Considérant que, sans répondre à ce recours, le Ministre d'État a fait droit à ce second moyen par son arrêté n° 99-613 du 17 décembre 1999 qui restitue au domaine public la superficie de cette emprise au domaine public mais sans remettre en cause l'autorisation d'édifier la rampe d'accès au parc de stationnement de l'immeuble sur le hors ligne.

Que cet arrêté confirme cette autorisation ; que le requérant a ainsi intérêt à le contester.

Sur le fond :

Considérant que l'article 11 de l'Ordonnance- Loi n° 674 du 3 novembre 1959 est ainsi rédigé :

Lorsque les immeubles sont en retrait de la voie publique à un alignement déterminé, l'espace compris entre la clôture bordant la voie publique et l'immeuble est frappé d'une servitude de non bâtir en élévation et ne peut être aménagé qu'en jardin ou terrasse.

Toutefois, des ouvrages intéressant la circulation, l'hygiène ou la sécurité pourront y être autorisés par le gouvernement, après avis du comité pour la construction, l'urbanisme et la protection des sites ».

Considérant qu'il résulte de l'instruction en l'état du dossier que le Tribunal Suprême n'est pas en mesure d'apprécier si l'autorisation accordée est justifiée par les conditions de dérogation prévues par l'alinéa 2 de l'article 11 précité.

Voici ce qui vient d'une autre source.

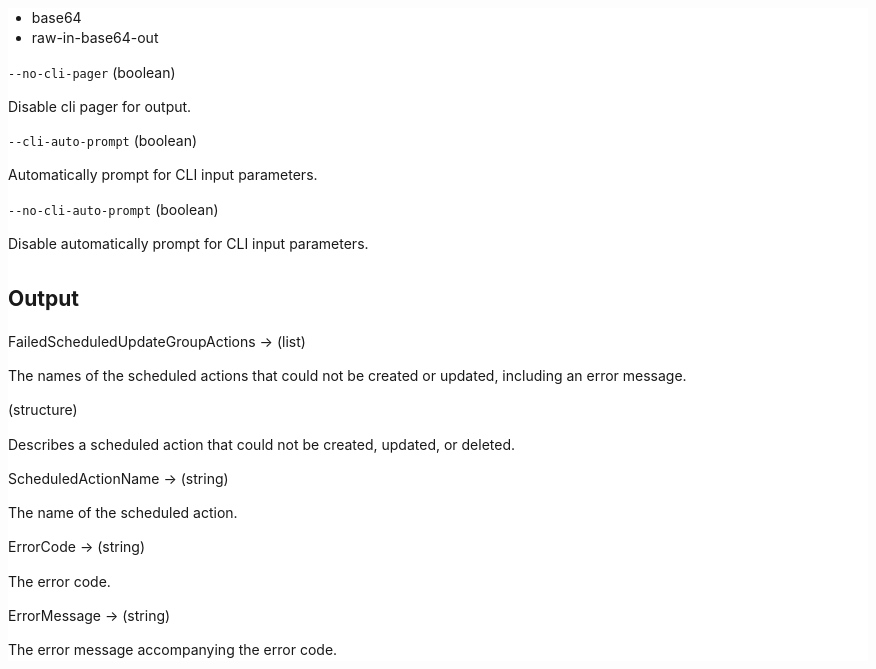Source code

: - base64
- raw-in-base64-out

`--no-cli-pager` (boolean)

Disable cli pager for output.

`--cli-auto-prompt` (boolean)

Automatically prompt for CLI input parameters.

`--no-cli-auto-prompt` (boolean)

Disable automatically prompt for CLI input parameters.

## Output

FailedScheduledUpdateGroupActions -> (list)

The names of the scheduled actions that could not be created or updated, including an error message.

(structure)

Describes a scheduled action that could not be created, updated, or deleted.

ScheduledActionName -> (string)

The name of the scheduled action.

ErrorCode -> (string)

The error code.

ErrorMessage -> (string)

The error message accompanying the error code.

Qu'il convient de procéder à une instruction supplémentaire.

Décide :

Article 1er : - M. Jacques Mathieu, architecte, demeurant 3 avenue Général Leclerc à Beausoleil est désigné en qualité d'expert ;

Article 2 : - L'expert, après serment préalablement prêté aux formes de droit, devra procéder sur place à un examen des faits. Il prendra, en outre, connaissance des documents soumis au Comité Consultatif de la construction, il devra enfin rechercher à quelles conditions les accès au parc de stationnement d'autres constructions ont été autorisées ;

Article 3 : - Le rapport d'expertise devra être déposé au Greffe du Tribunal Suprême dans un délai de 6 mois à compter de la saisine de l'expert ;

Article 4 : - Expédition de la présente décision sera transmise à Mr. le Ministre d'État, à M. Vacarezza et à la société Triangle 2000 ;

Article 5 : - Les dépens sont réservés.